Practical parallel transaction validation without state lookups using Merkle accumulators

adlerjohn · June 3, 2019, 9:25pm

Background

The UTXO data model is more conducive for parallelism compared to the accounts data model, but still suffers from the issue that in order to full validate a transaction, state lookups must be performed. Without state rent, the ever-growing chain state will make transactions more and more expensive to validate. Even with state rent, this is a problem.

Suggestions to alleviate this issue boil down to stateless clients, which use some sort of accumulator over the state. Accumulators are a fixed-size representation of a set, from which you can efficiently insert and remove elements, and verify proofs of membership (accumulators may have other properties, or may not have all these properties, but these are the important ones). Transactions then need a proof of inclusion that they are spending TXOs that are unspent, which can be verified against the accumulator. Thus nodes need only store a fixed-size accumulator rather than an enormous amount of state. Unfortunately, accumulators with all the desirable properties without a trusted setup don’t exist at this time.

Of note is that storage of the state is less of an issue than constant lookups into the state, which must be done for each transaction. This is especially problematic when the state is modified, as the data structure must be locked, preventing parallelism.

Proposal

Objective: We want a way to completely validate transactions without ever doing state lookups. Ideally we also want to completely validate blocks without ever doing state lookups. The only time state lookups should be performed is when a state transition is applied (i.e., when a block is fully validated and ready to be executed against the state).

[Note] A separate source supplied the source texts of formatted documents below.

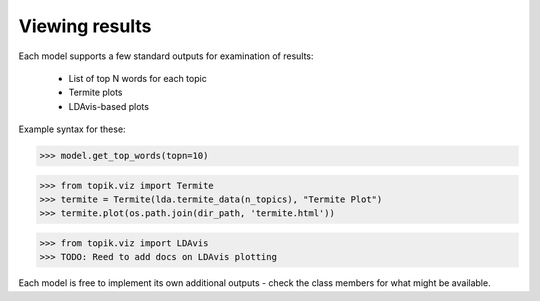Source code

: Viewing results
===============

Each model supports a few standard outputs for examination of results:

  * List of top N words for each topic
  * Termite plots
  * LDAvis-based plots

Example syntax for these:

.. code-block:: python

   >>> model.get_top_words(topn=10)


.. code-block:: python

   >>> from topik.viz import Termite
   >>> termite = Termite(lda.termite_data(n_topics), "Termite Plot")
   >>> termite.plot(os.path.join(dir_path, 'termite.html'))

.. code-block:: python

   >>> from topik.viz import LDAvis
   >>> TODO: Reed to add docs on LDAvis plotting

Each model is free to implement its own additional outputs - check the class
members for what might be available.
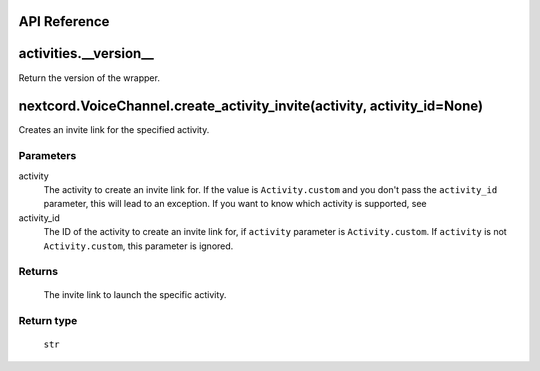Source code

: API Reference
==============

activities.__version__ 
=======================
Return the version of the wrapper.

nextcord.VoiceChannel.create_activity_invite(activity, activity_id=None)
=========================================================================
Creates an invite link for the specified activity.

Parameters
-----------
activity
    The activity to create an invite link for.
    If the value is ``Activity.custom`` and you don't pass the ``activity_id`` parameter, this will lead to an exception.
    If you want to know which activity is supported, see 
activity_id
    The ID of the activity to create an invite link for, if ``activity`` parameter is ``Activity.custom``.
    If ``activity`` is not ``Activity.custom``, this parameter is ignored.

Returns
--------
    The invite link to launch the specific activity.

Return type
------------
    ``str``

The key data structure used in this proposal is the Sparse Merkle Tree (SMT), a Merkle accumulator. Efficiently implemented, it has O(log(N)) average-case insertion and removal costs and proof of inclusion size, where N is the number of state elements (not the number of leaves).

Nodes store the chain state in a SMT, which is committed to in the block header. Transactions specify a block hash (and implicitly or explicitly height h) and an inclusion proof against the state at h. Transactions must be included within D blocks (a system parameter) or they are considered invalid.

State deltas are constructed for each block. The delta of a block is simply the set of UTXOs that are removed and the set of UTXOs that are added to the chain state for that block. This can be done without state lookups.

Transactions in a block are validated with the following steps:

If the block that includes this transaction is past the timeout D, the transaction is invalid and so is the block.
For each input, if the input has an incorrect proof of inclusion, then the transaction is invalid. This can be done by only looking at block headers from at most D blocks ago.
For each input, check that the input has not been spent between the proof of inclusion block and the tip. This can be done by only looking at state deltas from at most D blocks ago.
The rest of the transaction (sum of outputs <= sum of inputs, etc.) can be validated in isolation, so long as UTXO IDs are constructed using all the necessary information, such as amount and owner.

Once a block is fully validated, its state transition (the state delta for that block) can be applied. This is the only time chain state is touched. As such, all other operations can be done independently and in parallel. State deltas can be saved to disk as the ordered UTXOs (leaves of the SMT) and re-constructed as needed.

Proof of correctness by induction is left as an exercise to the reader.

The only other time that the chain state is accessed is when generating inclusion proofs. In practice, however, the set of nodes that will generate inclusion proofs for wallets (Infura, Electrum servers, at-home nodes) and the set of nodes that produce blocks is disjoint, so this won’t have any effect on block producing node performance or non-mining full node performance.

Cost

In-memory, state deltas for the past D blocks must be kept. In the UTXO data model, the state delta for a block is basically at most the size of the block itself, so this is equivalent to storing D blocks in-memory. In practice this is easy to do.

Inclusion proofs for each input will increases the size of transactions by a small factor. Proofs can be batched however, and transactions that don’t include optimal proofs can be rejected, so in practice this isn’t an issue.

On-disk, state deltas may be saved for each block. Since state deltas are no bigger than blocks themselves, this means disk storage will at most double. As archival storage of history is not an issue, neither is this. Alternatively, since the state delta for a block can be re-constructed using only that block, they don’t have to be stored at all and can be re-constructed on the fly if needed.

Choosing Parameters

The timeout for transactions D can just be the usual number of confirmations needed to consider a block finalized (i.e., D=15 for Ethereum and D=6 for Bitcoin), possibly with a factor of safety. Nodes should have safeguards against automatic re-orgs longer than D anyways, so in practice state deltas will never have to be re-constructed from disk.

Comparison to Other Proposals

This proposal is similar to the stateless client proposal here, which is for an accounts data model chain, though it is much simpler and actually implementable in practice.

This proposal bears some similarity to Utreexo, though unlike Utreexo it is light-client friendly and incentive-compatible.